Collected data:
• • • • • • •

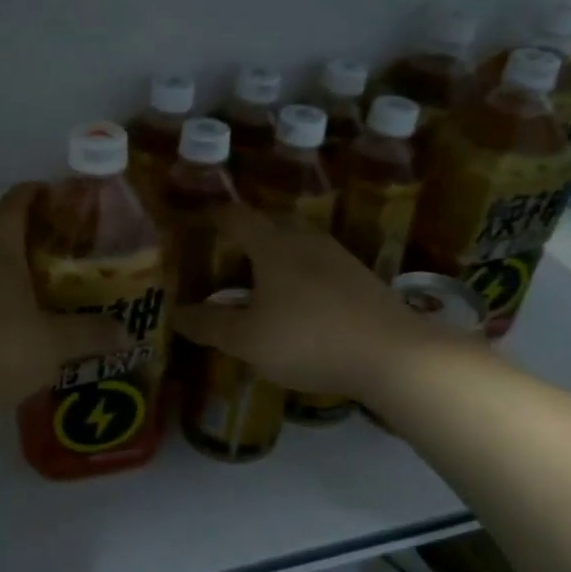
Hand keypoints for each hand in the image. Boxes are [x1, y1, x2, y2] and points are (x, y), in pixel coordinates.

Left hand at [0, 184, 123, 418]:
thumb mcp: (55, 344)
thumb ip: (90, 334)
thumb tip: (124, 331)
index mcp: (0, 256)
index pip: (11, 207)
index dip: (30, 193)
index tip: (51, 190)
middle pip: (3, 240)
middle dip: (33, 240)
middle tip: (68, 253)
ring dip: (19, 278)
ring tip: (52, 296)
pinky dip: (5, 308)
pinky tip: (25, 334)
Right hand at [173, 203, 438, 400]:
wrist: (392, 355)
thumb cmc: (308, 340)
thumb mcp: (248, 340)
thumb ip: (211, 325)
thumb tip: (177, 314)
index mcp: (273, 247)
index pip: (237, 217)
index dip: (215, 217)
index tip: (200, 221)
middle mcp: (306, 241)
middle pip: (272, 221)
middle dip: (249, 231)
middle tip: (230, 251)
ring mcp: (340, 258)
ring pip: (300, 241)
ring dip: (278, 251)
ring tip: (263, 277)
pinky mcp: (362, 279)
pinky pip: (321, 263)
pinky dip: (302, 271)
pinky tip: (302, 300)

• • • • • • •

**TASK GOAL**
Write out exactly the lines from the line holding "middle tip: (230, 251)" through the last line of the data, and nothing besides those lines.

**EXERCISE RESULT**
middle tip: (230, 251)
ring mcp: (340, 258)
ring pip: (300, 241)
ring dip: (278, 251)
ring tip: (263, 277)
pinky mcp: (362, 279)
pinky pip: (321, 263)
pinky dip: (302, 271)
pinky tip: (302, 300)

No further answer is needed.